*Exercise description*. Convert every line of the items below into a single numbered list, omitting any blank lines.

*Supplied information*.
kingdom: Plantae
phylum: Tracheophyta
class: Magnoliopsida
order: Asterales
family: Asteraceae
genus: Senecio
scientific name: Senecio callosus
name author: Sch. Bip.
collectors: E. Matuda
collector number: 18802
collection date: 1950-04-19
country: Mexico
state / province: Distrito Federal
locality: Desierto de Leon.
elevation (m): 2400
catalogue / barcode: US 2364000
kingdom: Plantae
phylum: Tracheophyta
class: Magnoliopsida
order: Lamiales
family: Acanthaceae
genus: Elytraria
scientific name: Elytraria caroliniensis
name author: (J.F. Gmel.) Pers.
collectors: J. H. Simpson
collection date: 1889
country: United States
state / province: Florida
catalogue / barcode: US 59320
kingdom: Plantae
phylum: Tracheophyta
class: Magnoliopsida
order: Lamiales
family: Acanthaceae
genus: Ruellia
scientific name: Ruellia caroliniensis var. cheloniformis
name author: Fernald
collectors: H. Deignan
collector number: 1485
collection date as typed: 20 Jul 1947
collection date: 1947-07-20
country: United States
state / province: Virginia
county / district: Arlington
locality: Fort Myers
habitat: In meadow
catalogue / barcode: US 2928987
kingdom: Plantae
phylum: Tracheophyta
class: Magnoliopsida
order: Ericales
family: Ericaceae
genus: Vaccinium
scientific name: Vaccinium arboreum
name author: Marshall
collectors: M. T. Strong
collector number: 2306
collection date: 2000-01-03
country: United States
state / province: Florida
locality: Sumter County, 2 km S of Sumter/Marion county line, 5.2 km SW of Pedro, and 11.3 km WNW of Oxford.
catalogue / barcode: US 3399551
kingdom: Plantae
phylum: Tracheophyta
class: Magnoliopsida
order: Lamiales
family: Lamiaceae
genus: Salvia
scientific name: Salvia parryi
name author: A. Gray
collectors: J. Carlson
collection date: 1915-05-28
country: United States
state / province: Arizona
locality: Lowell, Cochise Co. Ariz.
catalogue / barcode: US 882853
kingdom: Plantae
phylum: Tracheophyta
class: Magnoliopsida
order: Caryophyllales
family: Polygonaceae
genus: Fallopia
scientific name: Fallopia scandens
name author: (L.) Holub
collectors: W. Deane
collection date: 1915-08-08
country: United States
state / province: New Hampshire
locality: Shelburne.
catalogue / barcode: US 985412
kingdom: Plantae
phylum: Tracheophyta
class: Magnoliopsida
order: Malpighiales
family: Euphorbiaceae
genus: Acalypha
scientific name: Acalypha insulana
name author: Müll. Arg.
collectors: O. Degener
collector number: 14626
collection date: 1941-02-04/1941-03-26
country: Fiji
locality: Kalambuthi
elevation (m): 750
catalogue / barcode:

*The solution*.
1. kingdom: Plantae
2. phylum: Tracheophyta
3. class: Magnoliopsida
4. order: Asterales
5. family: Asteraceae
6. genus: Senecio
7. scientific name: Senecio callosus
8. name author: Sch. Bip.
9. collectors: E. Matuda
10. collector number: 18802
11. collection date: 1950-04-19
12. country: Mexico
13. state / province: Distrito Federal
14. locality: Desierto de Leon.
15. elevation (m): 2400
16. catalogue / barcode: US 2364000
17. kingdom: Plantae
18. phylum: Tracheophyta
19. class: Magnoliopsida
20. order: Lamiales
21. family: Acanthaceae
22. genus: Elytraria
23. scientific name: Elytraria caroliniensis
24. name author: (J.F. Gmel.) Pers.
25. collectors: J. H. Simpson
26. collection date: 1889
27. country: United States
28. state / province: Florida
29. catalogue / barcode: US 59320
30. kingdom: Plantae
31. phylum: Tracheophyta
32. class: Magnoliopsida
33. order: Lamiales
34. family: Acanthaceae
35. genus: Ruellia
36. scientific name: Ruellia caroliniensis var. cheloniformis
37. name author: Fernald
38. collectors: H. Deignan
39. collector number: 1485
40. collection date as typed: 20 Jul 1947
41. collection date: 1947-07-20
42. country: United States
43. state / province: Virginia
44. county / district: Arlington
45. locality: Fort Myers
46. habitat: In meadow
47. catalogue / barcode: US 2928987
48. kingdom: Plantae
49. phylum: Tracheophyta
50. class: Magnoliopsida
51. order: Ericales
52. family: Ericaceae
53. genus: Vaccinium
54. scientific name: Vaccinium arboreum
55. name author: Marshall
56. collectors: M. T. Strong
57. collector number: 2306
58. collection date: 2000-01-03
59. country: United States
60. state / province: Florida
61. locality: Sumter County, 2 km S of Sumter/Marion county line, 5.2 km SW of Pedro, and 11.3 km WNW of Oxford.
62. catalogue / barcode: US 3399551
63. kingdom: Plantae
64. phylum: Tracheophyta
65. class: Magnoliopsida
66. order: Lamiales
67. family: Lamiaceae
68. genus: Salvia
69. scientific name: Salvia parryi
70. name author: A. Gray
71. collectors: J. Carlson
72. collection date: 1915-05-28
73. country: United States
74. state / province: Arizona
75. locality: Lowell, Cochise Co. Ariz.
76. catalogue / barcode: US 882853
77. kingdom: Plantae
78. phylum: Tracheophyta
79. class: Magnoliopsida
80. order: Caryophyllales
81. family: Polygonaceae
82. genus: Fallopia
83. scientific name: Fallopia scandens
84. name author: (L.) Holub
85. collectors: W. Deane
86. collection date: 1915-08-08
87. country: United States
88. state / province: New Hampshire
89. locality: Shelburne.
90. catalogue / barcode: US 985412
91. kingdom: Plantae
92. phylum: Tracheophyta
93. class: Magnoliopsida
94. order: Malpighiales
95. family: Euphorbiaceae
96. genus: Acalypha
97. scientific name: Acalypha insulana
98. name author: Müll. Arg.
99. collectors: O. Degener
100. collector number: 14626
101. collection date: 1941-02-04/1941-03-26
102. country: Fiji
103. locality: Kalambuthi
104. elevation (m): 750
105. catalogue / barcode:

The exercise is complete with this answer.